[ENVOYÉ SPÉCIAL] Le Royaume des esprits

Une mer de nuage semblable à un sol neigeux irrégulier s’étale à quelques centaines de mètres sous l’appareil de Vietnam Airlines. Une fois encore, je questionne les nombreuses lois de la physique remises en cause : vitesse, altitude, référentiels désorientés… C’est sur ces grandes méditations que je sombre dans le sommeil, pour me réveiller au Cambodge.

Siem Reap

Une multitude de palmiers et beaucoup de verdure m’accueillent au Cambodge. Je rejoins immédiatement le centre de Siem Reap, oasis spirituelle et porte d’accès privilégiée vers les plus beaux temples du pays. La nuit tombe, et des lanternes sont suspendues tout le long de l’Avenue Charles de Gaulle ; on y fêtera le Nouvel An dans une poignée de jours, et les cambodgiens ont un sens aiguisé de la décoration. Le soir, j’emprunte un tuk tuk amélioré appelé ici « remork » pour me rendre dans le centre-ville. Ce curieux moyen de transport, ici taxi local, est constitué d’un habitable de trois à quatre places assises tractées par une moto à l’avant. Je comprends vite que dans ce véhicule, je suis entre de bonnes mains : le conducteur audacieux se faufile et met un point d’honneur à m’amener à bon port, à m’attendre le temps de dîner, puis à me faire regagner mes pénates en un temps record. Mais je lui réclame un détour par le Marché de nuit qui bat son plein, tout éclairé de cascades de néons dans les arbres, sur les bâtiments et dans les yeux. De petites salamandres peureuses sont de sortie sur les murs de ma chambre. Elles me souhaitent la bienvenue et me parlent de l’économie du Cambodge en pierre angulaire, maintenue grâce au tourisme, à l’agriculture et à la production de textiles. Mais je suis trop épuisé pour en écouter davantage

Temples en pagaille

Au lever du soleil, de retour le long de l’axe principal emprunté la veille, une seule destination : Angkor. 401 km² de pierres, d’arbres et de spiritualité au cœur d’une nature surnaturelle. Classée au Patrimoine Mondial de l’UNESCO il y a 26 ans, la « Capitale sacrée » est un regroupement de 150 temples à la croisée des temps. Témoins du passé, la plupart des temples se voit restaurée par des équipes allemandes, françaises, suisses, américaines, japonaises… Pour ainsi survivre à l’érosion ou aux troncs d’arbres noueux qui entrelacent le roc millénaire. Des moines bouddhistes de 7 à 77 ans en habits orange se promènent dans une délicieuse odeur d’encens. À l’intérieur de certains sanctuaires, des sculptures ornent les murs, faisant l’effet d’une bande dessinée rupestre. D’autres temples sont constitués de visages au doux sourire juchés à plusieurs mètres de hauteur. Aux alentours, des mangues sauvages nous pleuvent dessus, il n’y a qu’à se baisser pour les ramasser. Ce sont les vacances scolaires, et les enfants qui s’amusent autour des édifices se prêtent au jeu de la photographie. Le temps n’a aucune emprise sur eux, ils semblent réaliser pleinement qu’ils passent les meilleures années de leur vie, au cœur de ces lieux si souvent empruntés par le cinéma hollywoodien. Je découvre les Asparas, des nymphes danseuses célestes reconnues pour leur grande beauté. Ma journée se termine auprès d’Angkor Wat, le plus somptueux des temples, dont le reflet déclinant peine à se faire une place parmi les nombreux nénuphars à ses pieds.

=== CONSIGNES ===
1) Indiquez si chacune des affirmations suivantes s'accorde avec le récit de voyage au Cambodge, en répondant par oui ou par non et en citant les mots du récit qui permettent de trancher : (a) le remork est tiré par une moto placée à l'avant ; (b) Angkor a été classée au Patrimoine mondial de l'UNESCO il y a quarante ans ; (c) les moines bouddhistes croisés à Angkor sont vêtus de blanc.
2) Poursuivez le récit de voyage au Cambodge en commençant juste après sa dernière phrase.
Les enregistrements présentés ensuite forment un matériau indépendant du récit de voyage au Cambodge.

=== DONNÉES EXTRAITES ===

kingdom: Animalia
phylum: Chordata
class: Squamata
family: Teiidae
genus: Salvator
* * *
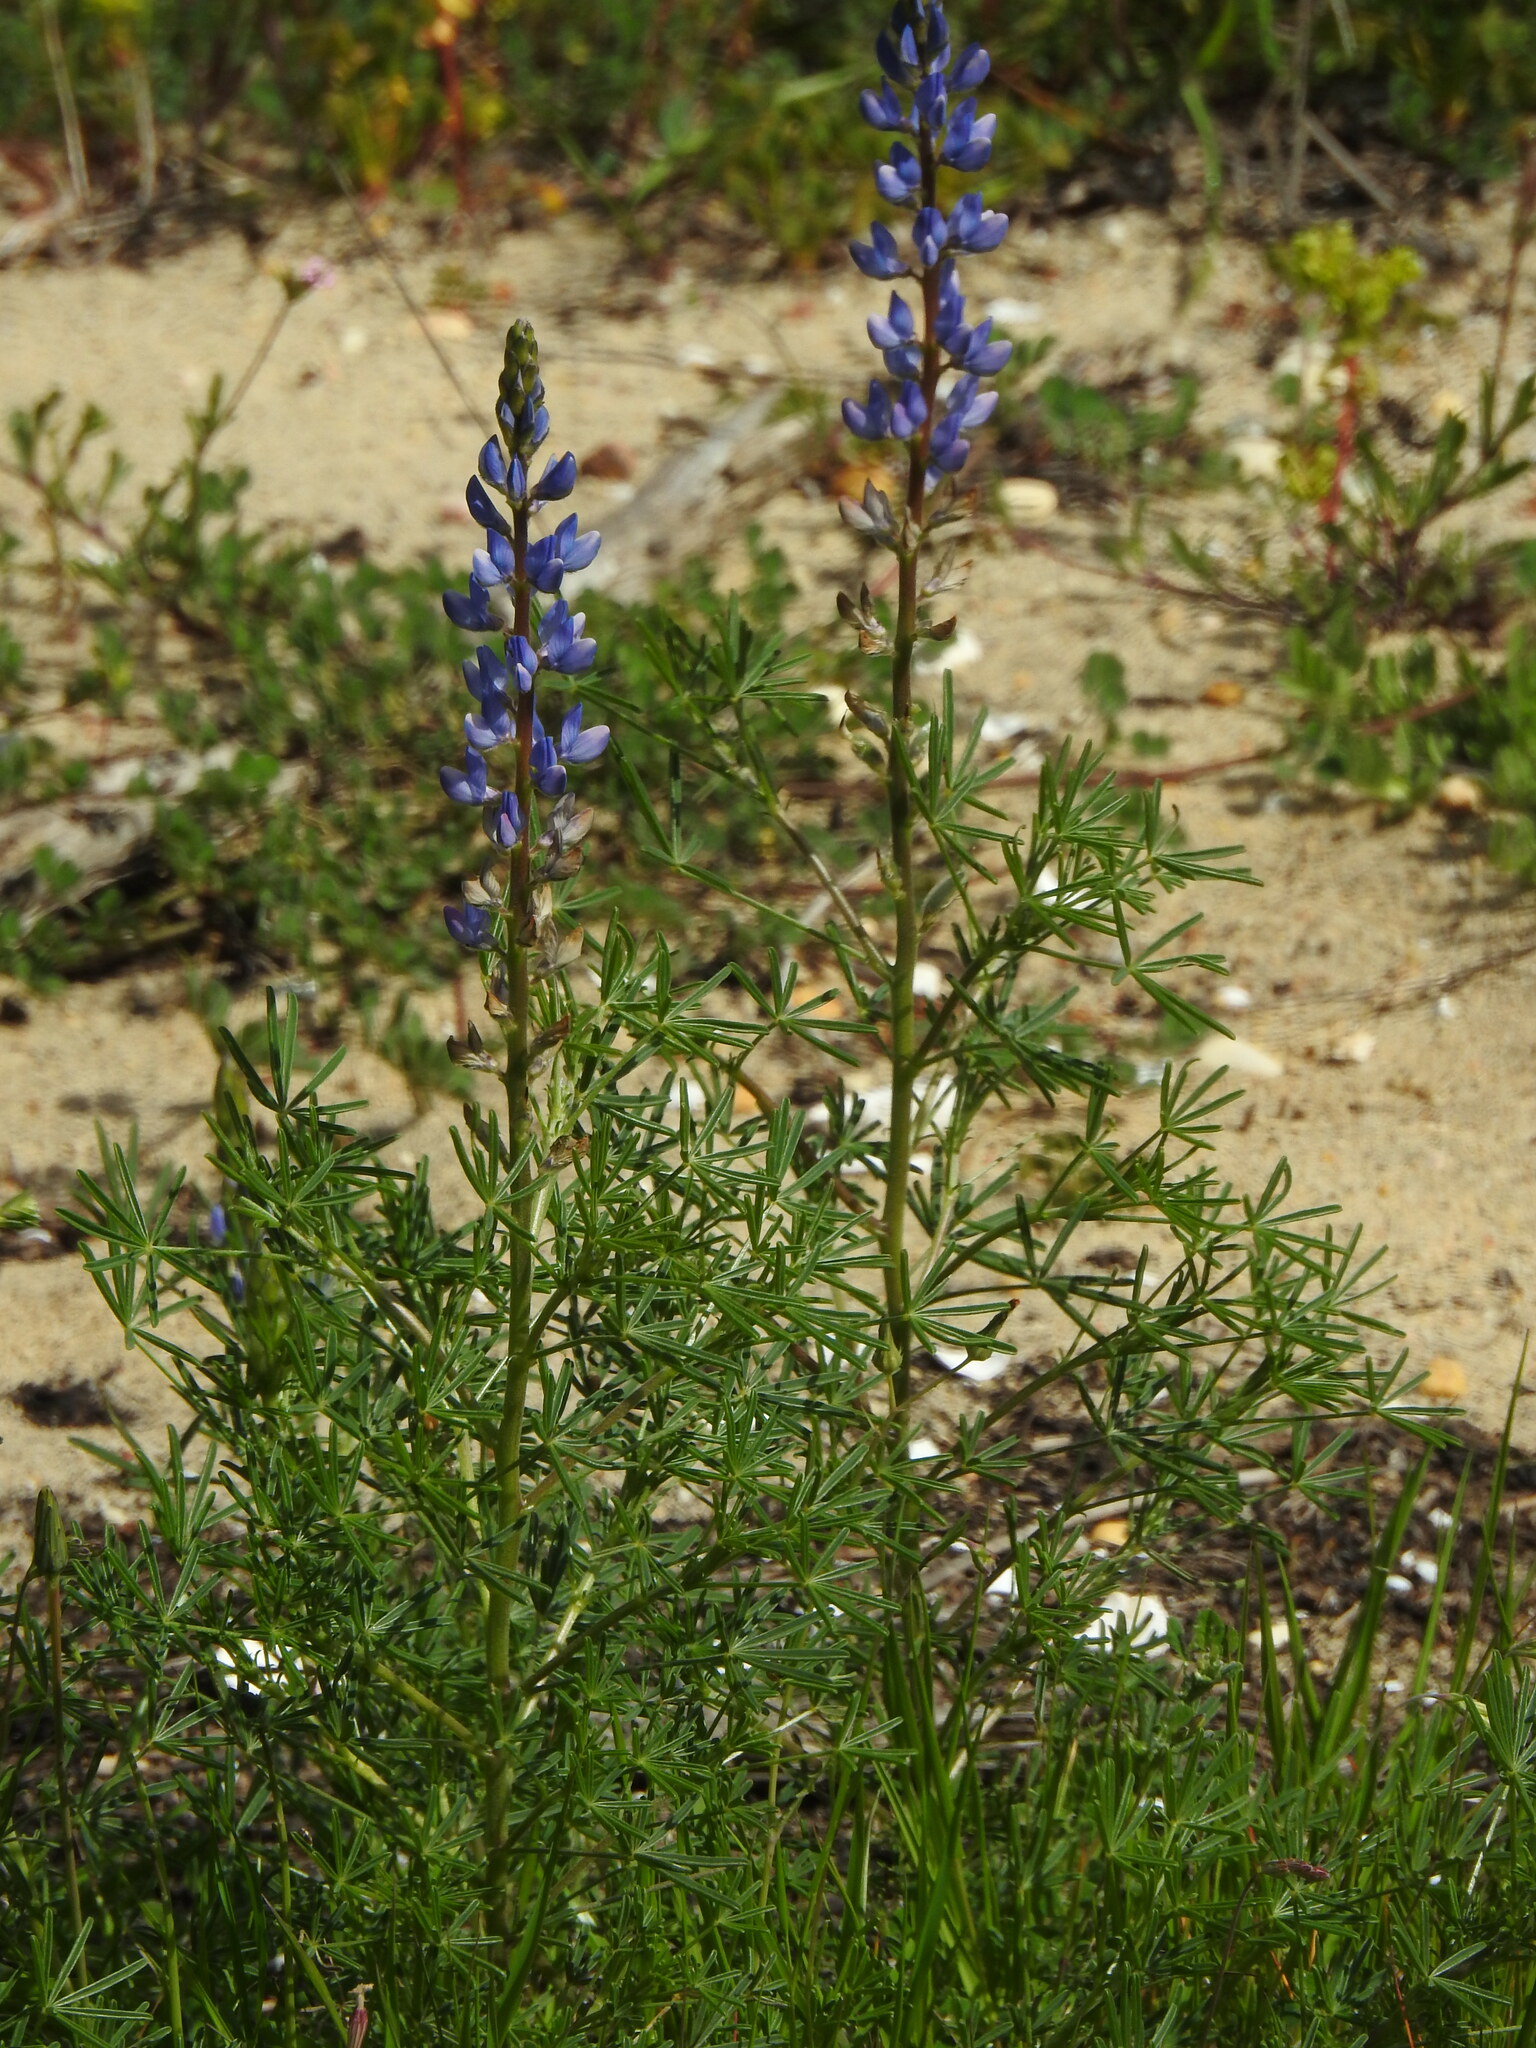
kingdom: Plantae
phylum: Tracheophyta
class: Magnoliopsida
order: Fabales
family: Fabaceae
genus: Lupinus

=== CORRIGÉ ===
1)
(a) Oui : « constitué d’un habitable de trois à quatre places assises tractées par une moto à l’avant ».
(b) Non : « Classée au Patrimoine Mondial de l’UNESCO il y a 26 ans ».
(c) Non : « Des moines bouddhistes de 7 à 77 ans en habits orange ».

2)
Villages, lac et cieux

La route, encore : arrêt sur le bas-côté pour déguster un khao lam, ce riz gluant cuit dans un bambou, que l’on épluche comme une banane. Sans doute l’un des petits-déjeuners les plus consistants de ma vie, les rizières et champs de papier en arrière-plan. Les cigales produisent un bruit délicieusement assourdissant, je jurerais que le son provient de puissantes enceintes dissimulées dans les arbres. Je saute dans un bateau sur le Tonle Sap Lake, acteur vital pour la province qui fournit ses habitants en eau tout au long de l’année, et coffre au trésor de plusde 180 espèces de poissons.Alors que l’eau se confond avec le ciel sur l’horizon blanc, on me raconte que le lac se transforme lors de son impressionnante montée pendant la mousson entre mai et novembre. Mais pour le moment, les barques restent remisées sous les habitations sur pilotis et les enfants jouent au ballon. N’ayant pris le risque d’emporter mon fidèle drone dans mes bagages pour ce séjour, il fallait ruser pour obtenir le Cambodge vu du ciel. C’est pour cela que j’embarque à bord d’un petit ULM biplace et emprunte le même chemin diagonal que les particules de poussière qui flottent au-dessus les temples. Des petites maisons aux toits rouges ou verts et aux murs bleus émergent de la végétation dense. Le pilote et moi faisons signe aux agriculteurs, bien occupés dans les rizières et les champs. Sur le rivage, les villages flottants vont de pair avec les filets de pêche agencés en flèches qui percent les eaux calmes. Qu’indiquent-elles, pointées vers l’horizon ? Sans doute le chemin vers ma prochaine destination

 

Retrouvez les photos de mon voyage au Cambodge sur Instagram.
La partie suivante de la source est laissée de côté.